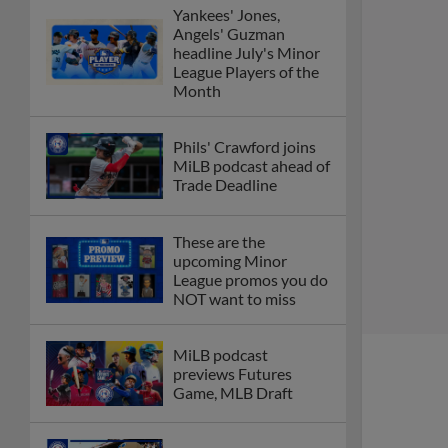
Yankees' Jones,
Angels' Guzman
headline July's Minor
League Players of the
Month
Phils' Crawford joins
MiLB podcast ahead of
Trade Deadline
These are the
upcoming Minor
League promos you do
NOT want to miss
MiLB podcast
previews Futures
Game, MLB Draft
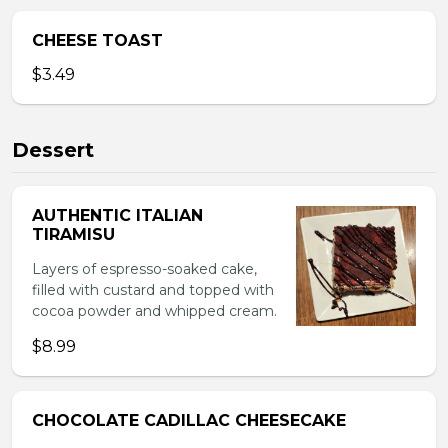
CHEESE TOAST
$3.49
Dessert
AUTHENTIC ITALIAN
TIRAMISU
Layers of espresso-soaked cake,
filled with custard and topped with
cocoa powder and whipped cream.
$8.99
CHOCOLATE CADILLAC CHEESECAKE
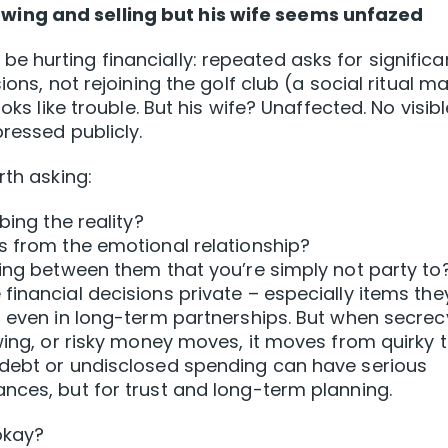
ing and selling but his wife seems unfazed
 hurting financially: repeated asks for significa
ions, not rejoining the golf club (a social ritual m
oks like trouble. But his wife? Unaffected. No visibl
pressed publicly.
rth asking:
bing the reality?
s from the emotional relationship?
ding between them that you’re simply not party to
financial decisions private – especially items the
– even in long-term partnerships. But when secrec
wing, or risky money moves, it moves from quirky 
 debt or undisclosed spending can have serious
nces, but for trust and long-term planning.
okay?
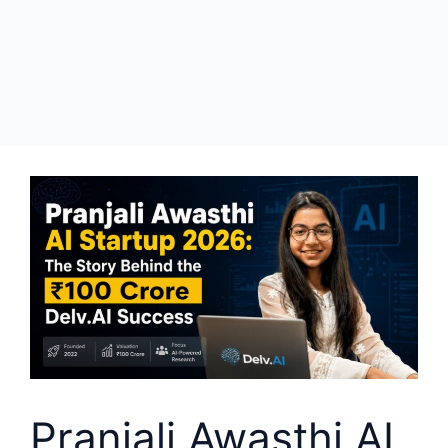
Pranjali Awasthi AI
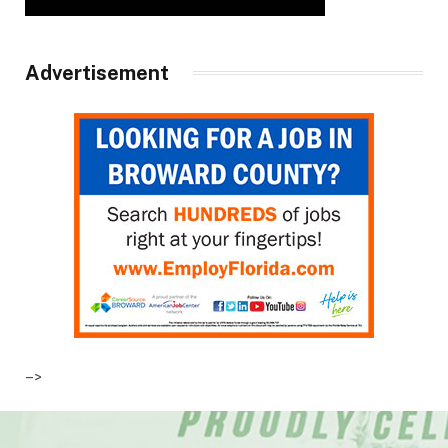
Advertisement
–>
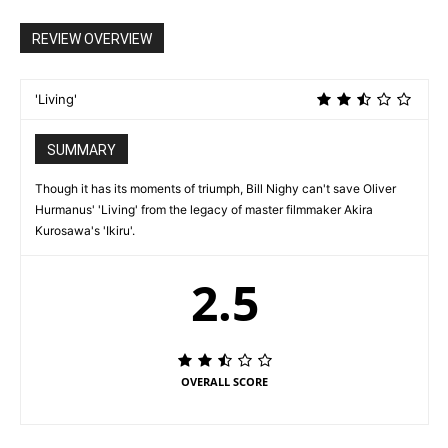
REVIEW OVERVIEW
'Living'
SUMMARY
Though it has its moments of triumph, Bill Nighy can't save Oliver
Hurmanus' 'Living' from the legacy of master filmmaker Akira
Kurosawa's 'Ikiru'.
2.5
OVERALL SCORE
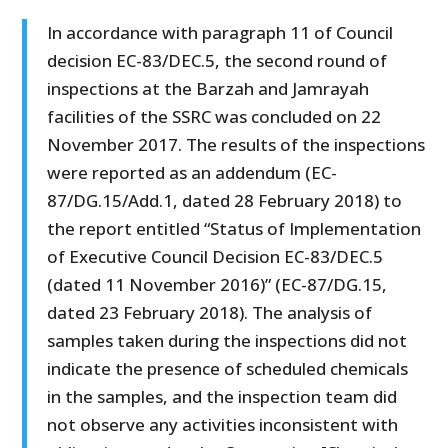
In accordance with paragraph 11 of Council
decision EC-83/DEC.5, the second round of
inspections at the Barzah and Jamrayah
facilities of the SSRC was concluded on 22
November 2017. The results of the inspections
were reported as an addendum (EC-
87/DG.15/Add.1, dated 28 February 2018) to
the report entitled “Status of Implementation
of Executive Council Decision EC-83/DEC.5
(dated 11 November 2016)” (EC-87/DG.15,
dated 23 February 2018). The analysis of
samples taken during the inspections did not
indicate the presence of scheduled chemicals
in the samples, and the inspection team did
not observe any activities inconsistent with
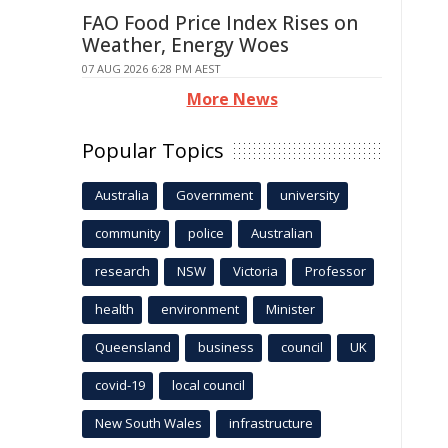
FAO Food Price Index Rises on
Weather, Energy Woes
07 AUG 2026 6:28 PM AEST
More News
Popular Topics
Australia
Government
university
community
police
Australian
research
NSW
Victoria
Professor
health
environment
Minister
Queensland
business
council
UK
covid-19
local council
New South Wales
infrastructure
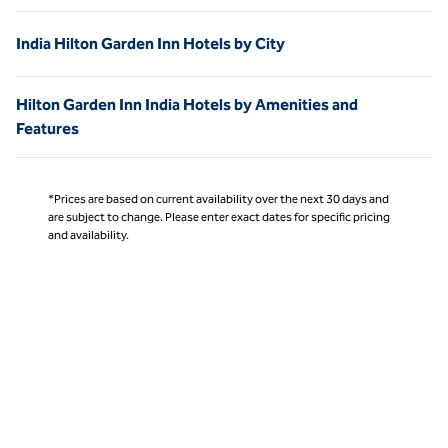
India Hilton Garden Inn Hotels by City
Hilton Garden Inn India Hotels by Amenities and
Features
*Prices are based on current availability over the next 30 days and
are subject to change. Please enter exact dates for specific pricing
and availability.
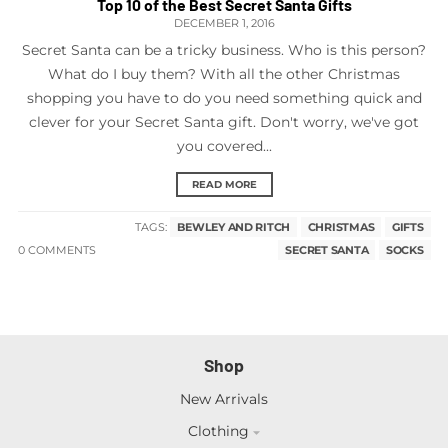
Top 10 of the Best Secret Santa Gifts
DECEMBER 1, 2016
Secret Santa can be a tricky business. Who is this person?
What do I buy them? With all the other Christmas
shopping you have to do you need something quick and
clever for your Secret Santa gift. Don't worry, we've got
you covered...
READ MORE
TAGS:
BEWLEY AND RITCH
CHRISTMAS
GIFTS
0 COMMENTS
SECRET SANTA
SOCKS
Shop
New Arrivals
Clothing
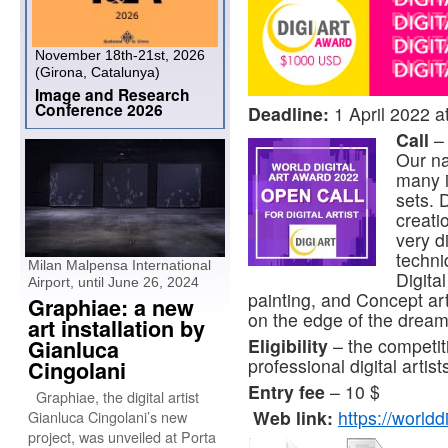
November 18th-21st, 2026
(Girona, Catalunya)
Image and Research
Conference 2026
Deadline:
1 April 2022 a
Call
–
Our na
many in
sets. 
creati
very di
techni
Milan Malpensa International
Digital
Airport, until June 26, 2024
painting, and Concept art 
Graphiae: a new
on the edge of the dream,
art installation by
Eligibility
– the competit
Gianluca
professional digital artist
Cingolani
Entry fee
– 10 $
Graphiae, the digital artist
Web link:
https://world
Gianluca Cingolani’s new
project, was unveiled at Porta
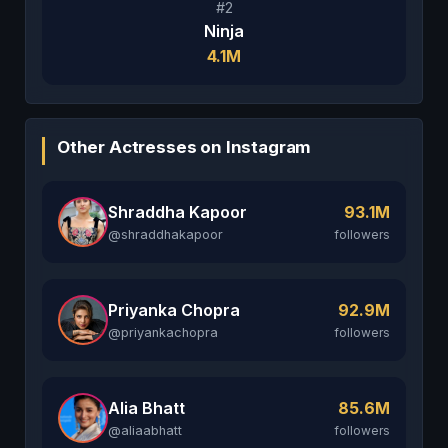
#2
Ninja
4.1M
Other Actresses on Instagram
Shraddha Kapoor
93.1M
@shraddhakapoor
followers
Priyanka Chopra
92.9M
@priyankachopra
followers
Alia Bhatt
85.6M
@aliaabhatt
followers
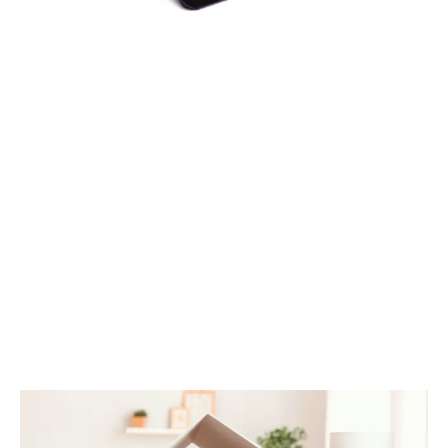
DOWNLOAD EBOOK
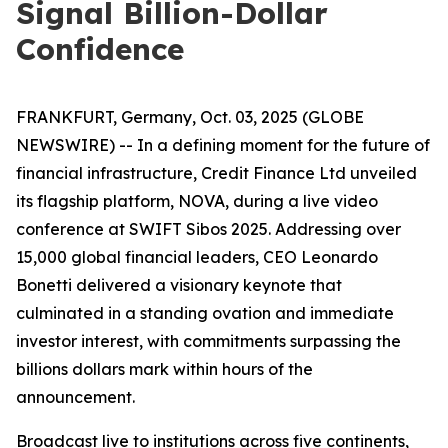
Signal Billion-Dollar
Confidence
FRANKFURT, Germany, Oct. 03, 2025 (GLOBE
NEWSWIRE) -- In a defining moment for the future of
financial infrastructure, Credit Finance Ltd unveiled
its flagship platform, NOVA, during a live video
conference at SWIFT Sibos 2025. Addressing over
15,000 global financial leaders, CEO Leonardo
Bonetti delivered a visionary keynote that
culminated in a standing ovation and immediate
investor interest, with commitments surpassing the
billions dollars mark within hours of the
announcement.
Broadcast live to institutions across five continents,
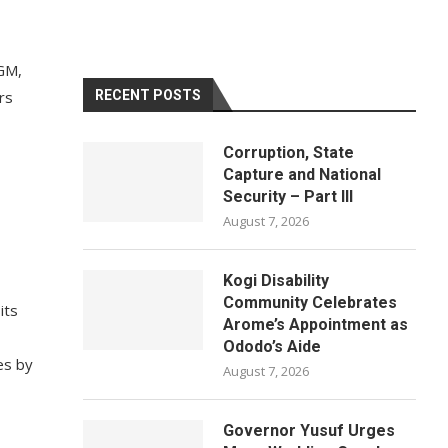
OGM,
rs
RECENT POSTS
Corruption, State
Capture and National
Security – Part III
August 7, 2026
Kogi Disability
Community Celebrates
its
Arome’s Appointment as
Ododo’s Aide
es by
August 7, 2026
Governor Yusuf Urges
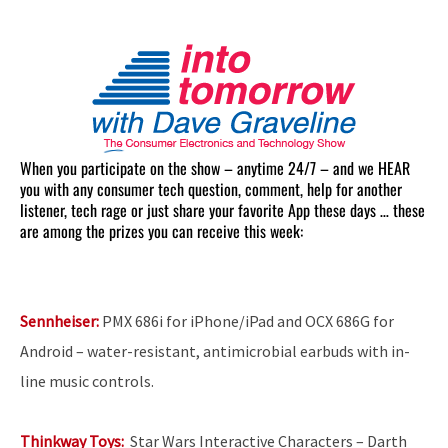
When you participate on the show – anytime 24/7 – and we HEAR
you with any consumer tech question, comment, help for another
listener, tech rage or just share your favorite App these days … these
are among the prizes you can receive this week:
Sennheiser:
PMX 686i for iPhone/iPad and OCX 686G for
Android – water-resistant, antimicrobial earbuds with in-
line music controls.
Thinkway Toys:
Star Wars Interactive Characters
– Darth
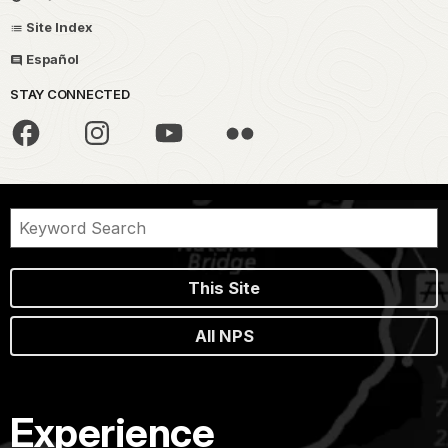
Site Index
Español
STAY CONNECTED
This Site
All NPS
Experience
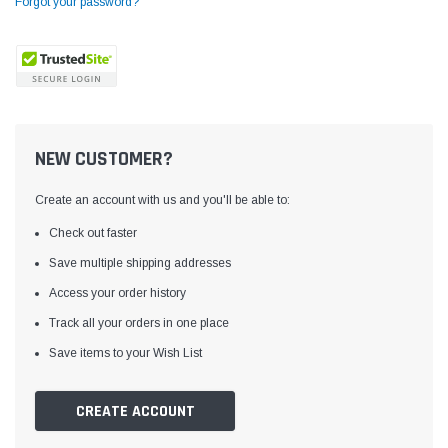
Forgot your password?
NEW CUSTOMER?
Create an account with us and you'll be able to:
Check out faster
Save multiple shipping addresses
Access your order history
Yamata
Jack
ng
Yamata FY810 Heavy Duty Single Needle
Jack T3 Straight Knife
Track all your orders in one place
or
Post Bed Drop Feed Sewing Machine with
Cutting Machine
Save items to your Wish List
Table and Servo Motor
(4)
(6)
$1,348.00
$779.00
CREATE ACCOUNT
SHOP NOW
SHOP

**TASK GOAL**
Once the pictures are set aside, please reproduce the remaining material word for word.

**TASK OUTPUT**
Yankees' Jones,
Angels' Guzman
headline July's Minor
League Players of the
Month
Phils' Crawford joins
MiLB podcast ahead of
Trade Deadline
These are the
upcoming Minor
League promos you do
NOT want to miss
MiLB podcast
previews Futures
Game, MLB Draft
CHEESE TOAST
$3.49
Dessert
AUTHENTIC ITALIAN
TIRAMISU
Layers of espresso-soaked cake,
filled with custard and topped with
cocoa powder and whipped cream.
$8.99
CHOCOLATE CADILLAC CHEESECAKE
ing and selling but his wife seems unfazed
 hurting financially: repeated asks for significa
ions, not rejoining the golf club (a social ritual m
oks like trouble. But his wife? Unaffected. No visibl
pressed publicly.
rth asking:
bing the reality?
s from the emotional relationship?
ding between them that you’re simply not party to
financial decisions private – especially items the
– even in long-term partnerships. But when secrec
wing, or risky money moves, it moves from quirky 
 debt or undisclosed spending can have serious
nces, but for trust and long-term planning.
okay?
Pranjali Awasthi AI
Advertisement
–>
REVIEW OVERVIEW
'Living'
SUMMARY
Though it has its moments of triumph, Bill Nighy can't save Oliver
Hurmanus' 'Living' from the legacy of master filmmaker Akira
Kurosawa's 'Ikiru'.
2.5
OVERALL SCORE
In accordance with paragraph 11 of Council
decision EC-83/DEC.5, the second round of
inspections at the Barzah and Jamrayah
facilities of the SSRC was concluded on 22
November 2017. The results of the inspections
were reported as an addendum (EC-
87/DG.15/Add.1, dated 28 February 2018) to
the report entitled “Status of Implementation
of Executive Council Decision EC-83/DEC.5
(dated 11 November 2016)” (EC-87/DG.15,
dated 23 February 2018). The analysis of
samples taken during the inspections did not
indicate the presence of scheduled chemicals
in the samples, and the inspection team did
not observe any activities inconsistent with
FAO Food Price Index Rises on
Weather, Energy Woes
07 AUG 2026 6:28 PM AEST
More News
Popular Topics
Australia
Government
university
community
police
Australian
research
NSW
Victoria
Professor
health
environment
Minister
Queensland
business
council
UK
covid-19
local council
New South Wales
infrastructure
India Hilton Garden Inn Hotels by City
Hilton Garden Inn India Hotels by Amenities and
Features
*Prices are based on current availability over the next 30 days and
are subject to change. Please enter exact dates for specific pricing
and availability.
Top 10 of the Best Secret Santa Gifts
DECEMBER 1, 2016
Secret Santa can be a tricky business. Who is this person?
What do I buy them? With all the other Christmas
shopping you have to do you need something quick and
clever for your Secret Santa gift. Don't worry, we've got
you covered...
READ MORE
TAGS:
BEWLEY AND RITCH
CHRISTMAS
GIFTS
0 COMMENTS
SECRET SANTA
SOCKS
Shop
New Arrivals
Clothing
November 18th-21st, 2026
(Girona, Catalunya)
Image and Research
Conference 2026
Deadline:
1 April 2022 a
Call
–
Our na
many in
sets. 
creati
very di
techni
Milan Malpensa International
Digital
Airport, until June 26, 2024
painting, and Concept art 
Graphiae: a new
on the edge of the dream,
art installation by
Eligibility
– the competit
Gianluca
professional digital artist
Cingolani
Entry fee
– 10 $
Graphiae, the digital artist
Web link:
https://world
Gianluca Cingolani’s new
project, was unveiled at Porta
#2
Ninja
4.1M
Other Actresses on Instagram
Shraddha Kapoor
93.1M
@shraddhakapoor
followers
Priyanka Chopra
92.9M
@priyankachopra
followers
Alia Bhatt
85.6M
@aliaabhatt
followers
DOWNLOAD EBOOK
Signal Billion-Dollar
Confidence
FRANKFURT, Germany, Oct. 03, 2025 (GLOBE
NEWSWIRE) -- In a defining moment for the future of
financial infrastructure, Credit Finance Ltd unveiled
its flagship platform, NOVA, during a live video
conference at SWIFT Sibos 2025. Addressing over
15,000 global financial leaders, CEO Leonardo
Bonetti delivered a visionary keynote that
culminated in a standing ovation and immediate
investor interest, with commitments surpassing the
billions dollars mark within hours of the
announcement.
Broadcast live to institutions across five continents,
OGM,
rs
RECENT POSTS
Corruption, State
Capture and National
Security – Part III
August 7, 2026
Kogi Disability
Community Celebrates
its
Arome’s Appointment as
Ododo’s Aide
es by
August 7, 2026
Governor Yusuf Urges
When you participate on the show – anytime 24/7 – and we HEAR
you with any consumer tech question, comment, help for another
listener, tech rage or just share your favorite App these days … these
are among the prizes you can receive this week:
Sennheiser:
PMX 686i for iPhone/iPad and OCX 686G for
Android – water-resistant, antimicrobial earbuds with in-
line music controls.
Thinkway Toys:
Star Wars Interactive Characters
– Darth
Site Index
Español
STAY CONNECTED
This Site
All NPS
Experience
Forgot your password?
NEW CUSTOMER?
Create an account with us and you'll be able to:
Check out faster
Save multiple shipping addresses
Access your order history
Yamata
Jack
ng
Yamata FY810 Heavy Duty Single Needle
Jack T3 Straight Knife
Track all your orders in one place
or
Post Bed Drop Feed Sewing Machine with
Cutting Machine
Save items to your Wish List
Table and Servo Motor
(4)
(6)
$1,348.00
$779.00
CREATE ACCOUNT
SHOP NOW
SHOP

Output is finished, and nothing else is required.